Building a web site with multiple Publisher web publication files

applies to all versions, however, URL’s must be modified to suit your versions file naming convention.


Traditionally with Publisher you create a site with multiple web pages all within a single Publisher (.pub) file, known as the web publication file. If you want to keep your site all neat and tidy in one place this can be a benefit. But it has some disadvantages. For example, every time you modify the file and resave to html, all the pages and images of your pub file are recreated. Once they are recreated you need to re-upload * all these files to your web space.

If you have a pub file with ten pages in it, and you make a change on page 4, save to the pub file, then click Save As Web Page ** to have Publisher generate the web site files, you’ll get all new site files that are all re-coded due to that one simple change.

Always uploading ten pages after a change may not be problematic, but what about 30, or 50? At some point it will become to much to manage. The best way to manage a larger site is to use multiple pub files. Probably the easiest way is one web page to a pub file, but that many pub files could be difficult to manage. You could also do sections per pub file, for example you might have a section about dogs and that section has five web pages, you could create those 5 pages in one pub file. Another section about cats might be 8 pages and that is the cats pub file. Only one pub file will have the home page, this might be it’s one pub file for just this one page or you can have a pub file you consider the main section.

You’ll need to decide on the structure you want before you get started. You also need to decide on a site wide naming convention and with that you need to decide if you want to use the option to have supporting files in a sub-folder ***.

For a site that is using the multiple pub file methodology I highly recommend using the sub-folder option.

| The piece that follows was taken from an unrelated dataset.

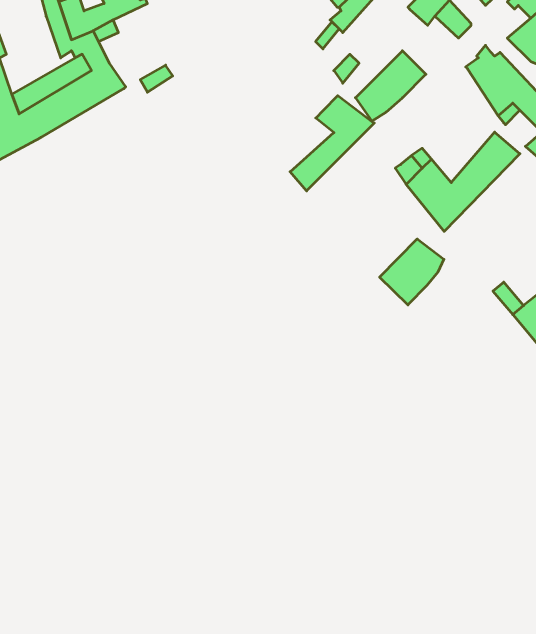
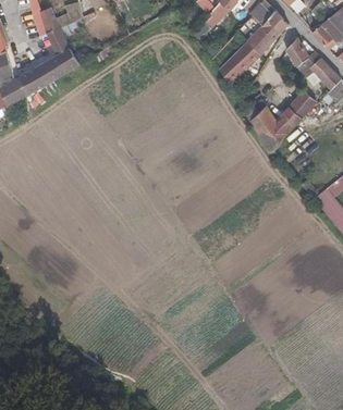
building: none -> [247,20,281,54]
building: [290,96,374,191] -> none
building: [380,239,444,305] -> none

As such this article will be based on using it, if you elect to not use it you will have to develop your own structure to avoid pages of the same file name trying to occupy the same directory.

The sub-folder is created by Publisher and named by Publisher according to the file name you enter during the conversion to web pages. Your home page needs to be named “index.htm” so from the pub file that contains your Home page you’ll get the index.htm file AND a sub-folder named “index_files”. If you do another pub file, say it’s a section for pages on dogs, then you would name the file “dog” and then the sub-folder will be named “dog_files”.

Plan this in advance and it’s best to keep it simple and have it make sense. For example if you have a page about Madonna, then name the file madonna.htm and the pub file that contains it would be named madonna.pub. If you have a section on music that is made of 6 pages then call the pub file music.pub and the six pages in the pub file would be saved as music.htm and result in a sub-folder called music_files.

With this web site creation methodology you only have to re-upload the section (smaller pub file) that you made a change too rather than a whole site (larger pub file).

For links that cross pub files, such as the home page in your main pub file linking to the dogs page in your dogs pub file, you need to use the URL of the page and the “existing file or web page” option in the hyperlink dialog. This is where the importance of site and naming convention planning comes in.

When you are linking pages that are within the same pub file you can use the “place in this document” option when hyperlinking. Because the links are to pages within the publisher file. When the page is not in that publisher file however then your hyperlink needs to know to jump out of that sub-folder and what sub-folder to go to and what page in the sub-folder once it gets there.

For example lets say you created a pub file called music.pub and that pub file has 6 pages. When saved as web pages you’ll have music.htm, the sub-folder music_files, and in the sub-folder – page001.htm thru page005.htm ****. If you uploaded those to www.yourdomain.com you’ll have the following 6 URL’s:

http://www.yourdomain.com/music.htm
http://www.yourdomain.com/music_files/page001.htm
http://www.yourdomain.com/music_files/page002.htm
http://www.yourdomain.com/music_files/page003.htm
http://www.yourdomain.com/music_files/page004.htm
http://www.yourdomain.com/music_files/page005.htm

If you then create a home page (index.htm) in another pub file and you want links on the home page to those music section pages you need to link to the URL of the page.

For example you might put the text “MUSIC” on the home page and then in the hyperlink dialog you select the option “existing file or web page” and in the Address box you input the URL, which in this example is http://www.yourdomain.com/music.htm


If it where to link to page 3 you would input the URL – http://www.yourdomain.com/music_files/page003.htm

If you wanted a link on that 5th page of the music section to go to your home page than you would use the URL http://www.yourdomain.com/index.htm

This web site creation methodology can allow you to achieve a sizable site with less time and effort in the long run however it requires adequate planning upfront as well as careful attention to detail.


* version 2003 has an optional incremental feature to minimize this.
** menu option wording varies by version, but is always under File menu.
*** versions 2002 and later.
**** or your own naming implementation.